Did you know that the very first on-board computer featured in a car was a fuel injector control system in the late ’60s? Fast forward to today and things have gotten a little bit more advanced. I’m not just talking about fuel injectors, even though modern fuel injectors are incredible feats of engineering.
Let’s turn our attention to vehicular data storage. There are myriad computers in modern vehicles in charge of a wide array of tasks. The memory needed by these computers is dictated not only by parameters of the task assigned, but also the location of the computer itself.
Automobiles are machines built upon harnessing extremes, and as such, expose many of their components to conditions and strains well beyond anything they would experience in other applications. A car that can survive the cold of Anchorage but not the heat of Albuquerque, or the humidity of Atlanta, is limited in its versatility and won’t be a viable option for as many buyers. Therefore, some memory needs to be protected against external elements.
Vehicular data storage has different user requirements too. Some needs to focus on speed, lest you sit in your driveway for endless minutes waiting for your digital speedometer to boot up. Other solutions don’t need to be as fast, but must store much larger amounts of data for longer periods of time.
Just like inside your PC, not all types of storage devices in your car are equal in the way they perform or in the conditions they can endure. Let’s do a quick boot-to-bonnet overview of memory devices found in your modern-day vehicle.
NAND and DRAM1
Modern vehicles require more NAND than DRAM. That shouldn’t be a shock considering the frequency with which our vehicles are turned off and on. The slower but nonvolatile memory is crucial to systems like your infotainment, navigation, customization, and especially any accident or collision information captured by the EDR (Event Data Recorder).
The faster DRAM has its place, however. Especially as our vehicles steer toward autonomy, ADAS (Advanced Driver-Assistance Systems) and other adaptive driving technologies depend vitally on the greater bandwidth and speed of dynamic random access memory.
A modern vehicle could have upwards of 150 GB of DRAM, which sounds like a lot, but considering that selfsame vehicle likely has well over 1500 GB of NAND, we’re going to focus a little more on the nonvolatile end of automotive memory.
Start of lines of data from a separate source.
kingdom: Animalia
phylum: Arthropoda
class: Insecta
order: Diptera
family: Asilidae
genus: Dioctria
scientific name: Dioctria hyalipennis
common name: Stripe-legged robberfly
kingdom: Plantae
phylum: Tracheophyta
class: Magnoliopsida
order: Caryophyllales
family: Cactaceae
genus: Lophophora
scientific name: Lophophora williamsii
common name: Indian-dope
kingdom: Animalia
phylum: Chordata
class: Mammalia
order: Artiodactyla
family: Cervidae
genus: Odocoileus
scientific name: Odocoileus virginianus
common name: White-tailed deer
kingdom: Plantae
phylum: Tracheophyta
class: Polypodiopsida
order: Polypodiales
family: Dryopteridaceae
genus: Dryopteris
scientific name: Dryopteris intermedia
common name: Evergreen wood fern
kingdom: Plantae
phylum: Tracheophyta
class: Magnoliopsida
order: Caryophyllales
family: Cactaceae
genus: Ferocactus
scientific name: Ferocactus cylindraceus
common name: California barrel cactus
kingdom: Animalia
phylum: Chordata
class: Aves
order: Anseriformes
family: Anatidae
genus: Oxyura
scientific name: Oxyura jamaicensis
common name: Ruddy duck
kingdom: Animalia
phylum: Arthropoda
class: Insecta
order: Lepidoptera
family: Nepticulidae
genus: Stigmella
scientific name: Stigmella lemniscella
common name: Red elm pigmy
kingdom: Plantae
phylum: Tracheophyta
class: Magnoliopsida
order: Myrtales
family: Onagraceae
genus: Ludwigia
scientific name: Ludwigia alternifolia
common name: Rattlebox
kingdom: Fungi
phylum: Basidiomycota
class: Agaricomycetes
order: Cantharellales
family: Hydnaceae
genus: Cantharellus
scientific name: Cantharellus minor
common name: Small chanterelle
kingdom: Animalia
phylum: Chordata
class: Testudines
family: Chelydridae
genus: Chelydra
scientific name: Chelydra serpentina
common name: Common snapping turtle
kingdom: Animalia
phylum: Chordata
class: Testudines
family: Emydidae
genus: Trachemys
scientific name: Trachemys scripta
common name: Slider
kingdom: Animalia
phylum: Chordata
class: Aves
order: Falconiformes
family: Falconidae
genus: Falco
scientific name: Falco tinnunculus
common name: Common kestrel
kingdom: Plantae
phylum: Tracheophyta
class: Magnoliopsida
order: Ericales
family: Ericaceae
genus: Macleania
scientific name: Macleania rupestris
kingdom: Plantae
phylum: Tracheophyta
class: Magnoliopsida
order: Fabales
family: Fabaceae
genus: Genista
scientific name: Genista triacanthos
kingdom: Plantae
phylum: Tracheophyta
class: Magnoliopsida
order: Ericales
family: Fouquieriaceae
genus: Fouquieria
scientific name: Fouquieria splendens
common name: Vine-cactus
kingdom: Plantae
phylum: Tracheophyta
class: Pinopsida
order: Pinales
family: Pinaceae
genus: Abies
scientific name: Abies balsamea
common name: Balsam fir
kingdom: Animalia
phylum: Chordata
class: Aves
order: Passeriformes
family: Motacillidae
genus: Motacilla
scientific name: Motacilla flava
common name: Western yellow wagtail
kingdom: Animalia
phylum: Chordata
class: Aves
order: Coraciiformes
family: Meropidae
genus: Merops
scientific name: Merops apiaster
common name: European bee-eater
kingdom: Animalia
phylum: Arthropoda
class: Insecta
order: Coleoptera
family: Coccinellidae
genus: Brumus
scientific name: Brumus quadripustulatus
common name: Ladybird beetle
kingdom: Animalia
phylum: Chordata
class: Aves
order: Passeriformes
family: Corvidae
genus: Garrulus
eMMC (Embedded Multi-Media Card)
This is to be expected. Especially when you consider the fact that these cost effective memory solutions pop up in just about any mass produced portable electronic device. You’ve likely got one humming along in your cell phone right now. They get the job done, at a low cost, which is great for the car manufacturer, but they are subject to several limitations that make them less than ideal for many roles, especially in a vehicle.
eMMC is faster in many instances than it’s sibling, SD cards (which we’ll talk about in a sec), especially in the small file game. Once a file surpasses a certain size however, that story is reversed, as SD cards are better at storing and retrieving large files, making them better suited for many tasks. The greater fragility of eMMC’s also limits where they can be effectively used in a system as chaotic as a motor vehicle.
You’ll find eMMCs behind the boot and operation of your digital cluster, as well as supporting some features of your infotainment center.
These have been in cars for a while now. Originally they were an easy way to store and update the maps for your onboard navigation, but now they can fill many roles including media storage for your music and podcasts, or capturing dash cam footage.
Speaking of Dash Cams
This convenience is perfect for driver facing tech. SD Cards are easy to swap, easy to update, easy to replace, and when you’re engineering anything that will require engagement from the masses, ease of use is paramount. You can’t engineer a smarter driver, so you have to engineer your car’s tech to be as smart and intuitive as possible.
SD cards aren’t invulnerable however, and while automotive cards tend to be more robust than their PC centric relatives they can still break. They are of course slower than NAND solutions and they are constantly suffering a steady decay, though that tends to be more of an issue in tech like cellphones and digital cameras.
SD cards are still mostly found in on-board navigation systems, though those systems themselves are vanishing in the wake of cellphone navigation, not to mention the advent of Android Auto and Apple CarPlay.
Check out all our Memory Cards
UFS (Universal Flash Storage)
UFS offers a level of interface speed heretofore unavailable in a vehicle system. With read speeds around 941 Mbps and writing around 651 Mbps this data solution is up to three times faster than the latest and greatest eMMCs.
This advanced flash memory is capable of simultaneous read write commands, which allows for greater multitasking, and better responsiveness. It’s advancements like these that have begun to truly unlock the potential of ADAS, infotainment, and even self-driving functions.
DRAM is crucial to ADAS features like blind spot monitoring and lane keeping, but without also having NAND that is both fast and reliable, these functions wouldn’t have access to the amount of overlay data they require to operate.
UFS is also much more durable and stable than eMMC, capable of operating in temperatures ranging from -40°F to 221°F. All this functionality, and it still manages to be affordable as well. That’s why though this tech is relatively new, it’s becoming more and more common with each new vehicle launched or redesigned.